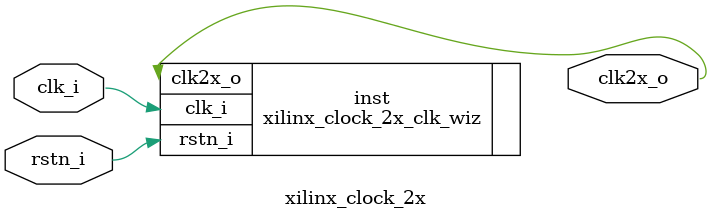
<source format=v>


`timescale 1ps/1ps

(* CORE_GENERATION_INFO = "xilinx_clock_2x,clk_wiz_v5_3_0,{component_name=xilinx_clock_2x,use_phase_alignment=true,use_min_o_jitter=false,use_max_i_jitter=false,use_dyn_phase_shift=false,use_inclk_switchover=false,use_dyn_reconfig=false,enable_axi=0,feedback_source=FDBK_AUTO,PRIMITIVE=MMCM,num_out_clk=1,clkin1_period=10.0,clkin2_period=10.0,use_power_down=false,use_reset=true,use_locked=false,use_inclk_stopped=false,feedback_type=SINGLE,CLOCK_MGR_TYPE=NA,manual_override=false}" *)

module xilinx_clock_2x 
 (
 // Clock in ports
  input         clk_i,
  // Clock out ports
  output        clk2x_o,
  // Status and control signals
  input         rstn_i
 );

  xilinx_clock_2x_clk_wiz inst
  (
 // Clock in ports
  .clk_i(clk_i),
  // Clock out ports  
  .clk2x_o(clk2x_o),
  // Status and control signals               
  .rstn_i(rstn_i) 
  );

endmodule

</source>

- _Required work_
Check each line of the listing above for the string "Status", then give how many lines have it. No other text.

- _Task output_
2